_Request:_ Determine the number of lines in the data below that hold "metrik"; give nothing but that number.

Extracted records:

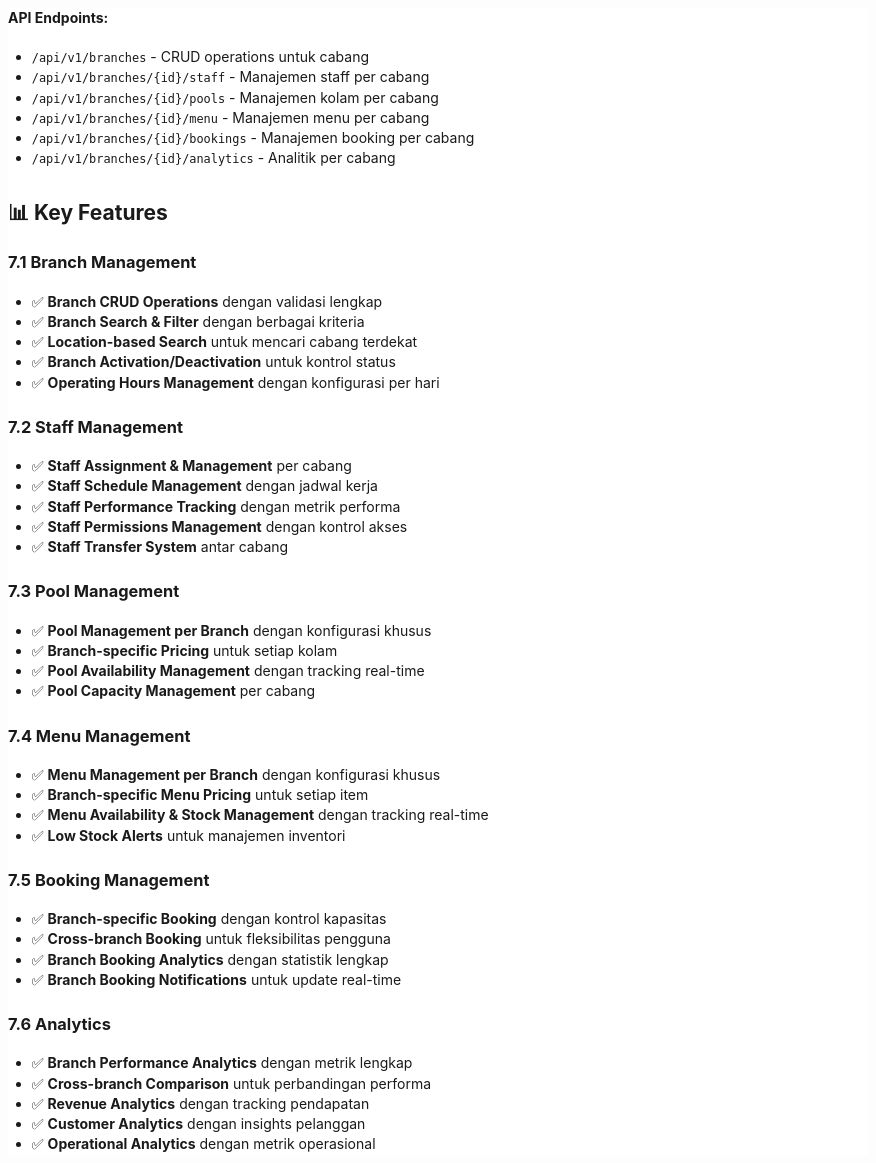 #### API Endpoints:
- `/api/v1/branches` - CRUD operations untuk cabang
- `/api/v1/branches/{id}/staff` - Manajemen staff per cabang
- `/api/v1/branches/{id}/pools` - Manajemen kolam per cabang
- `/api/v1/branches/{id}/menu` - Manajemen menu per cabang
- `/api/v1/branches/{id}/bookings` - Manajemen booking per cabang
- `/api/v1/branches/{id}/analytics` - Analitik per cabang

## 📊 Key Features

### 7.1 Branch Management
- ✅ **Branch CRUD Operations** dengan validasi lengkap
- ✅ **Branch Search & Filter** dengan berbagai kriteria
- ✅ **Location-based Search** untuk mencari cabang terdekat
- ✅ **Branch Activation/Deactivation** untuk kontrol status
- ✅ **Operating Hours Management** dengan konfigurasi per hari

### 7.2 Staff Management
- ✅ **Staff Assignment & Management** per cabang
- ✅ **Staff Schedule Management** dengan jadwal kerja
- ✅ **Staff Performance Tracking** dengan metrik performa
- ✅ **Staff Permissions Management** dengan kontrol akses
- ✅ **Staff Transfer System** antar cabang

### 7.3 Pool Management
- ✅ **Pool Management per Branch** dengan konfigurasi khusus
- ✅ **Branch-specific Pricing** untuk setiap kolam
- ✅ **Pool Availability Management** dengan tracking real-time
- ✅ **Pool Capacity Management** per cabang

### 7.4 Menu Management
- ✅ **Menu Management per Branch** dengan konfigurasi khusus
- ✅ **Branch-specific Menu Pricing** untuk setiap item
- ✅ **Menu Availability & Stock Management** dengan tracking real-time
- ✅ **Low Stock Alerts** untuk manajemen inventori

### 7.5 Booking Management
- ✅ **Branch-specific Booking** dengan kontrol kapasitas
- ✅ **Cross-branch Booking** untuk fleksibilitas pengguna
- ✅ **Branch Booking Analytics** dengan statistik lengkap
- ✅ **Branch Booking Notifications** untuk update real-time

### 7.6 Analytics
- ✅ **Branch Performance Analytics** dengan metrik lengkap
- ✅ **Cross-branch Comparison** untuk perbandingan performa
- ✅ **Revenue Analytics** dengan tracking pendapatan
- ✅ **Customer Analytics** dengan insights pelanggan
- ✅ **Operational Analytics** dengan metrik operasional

...

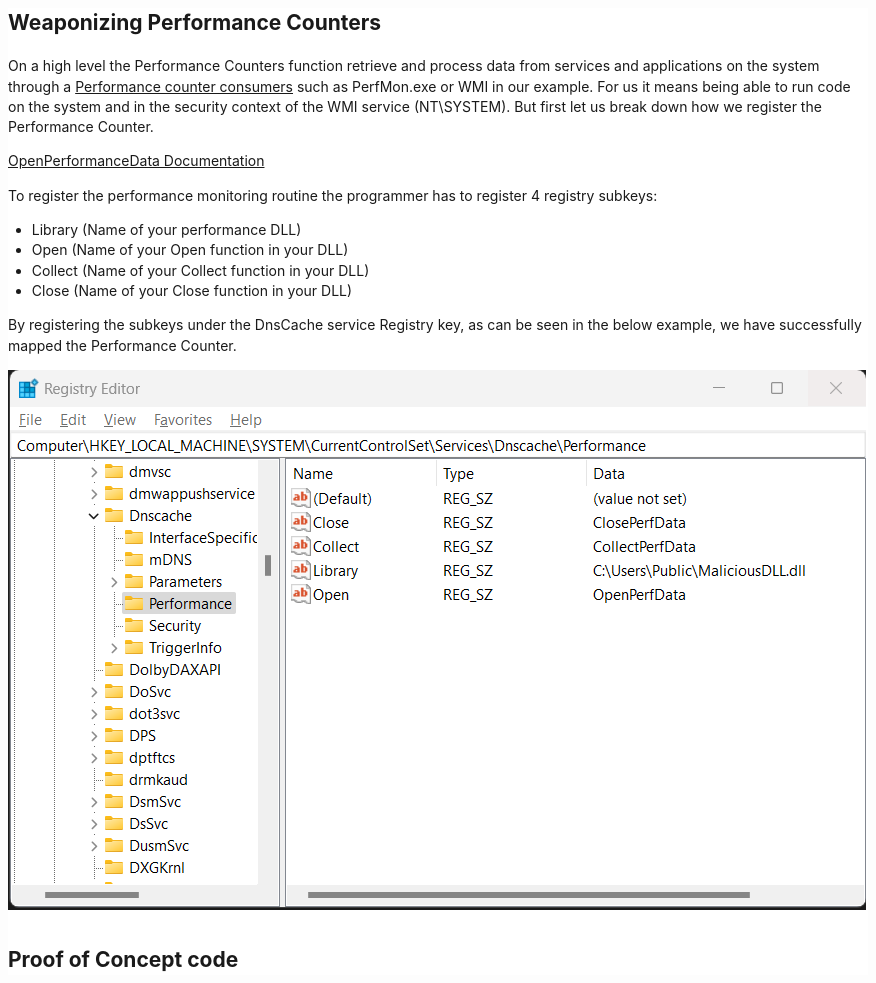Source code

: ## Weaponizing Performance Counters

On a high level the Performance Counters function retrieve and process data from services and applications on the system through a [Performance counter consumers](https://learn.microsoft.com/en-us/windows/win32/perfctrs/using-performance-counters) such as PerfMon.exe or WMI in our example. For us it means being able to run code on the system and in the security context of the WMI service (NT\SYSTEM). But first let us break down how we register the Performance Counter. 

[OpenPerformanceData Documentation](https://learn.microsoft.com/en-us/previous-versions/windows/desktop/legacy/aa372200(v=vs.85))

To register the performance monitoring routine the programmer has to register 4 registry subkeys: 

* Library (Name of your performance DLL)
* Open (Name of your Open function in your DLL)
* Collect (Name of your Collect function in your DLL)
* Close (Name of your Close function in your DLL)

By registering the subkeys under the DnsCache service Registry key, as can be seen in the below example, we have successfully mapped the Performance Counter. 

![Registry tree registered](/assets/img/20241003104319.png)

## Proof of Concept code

_Expected answer:_ 3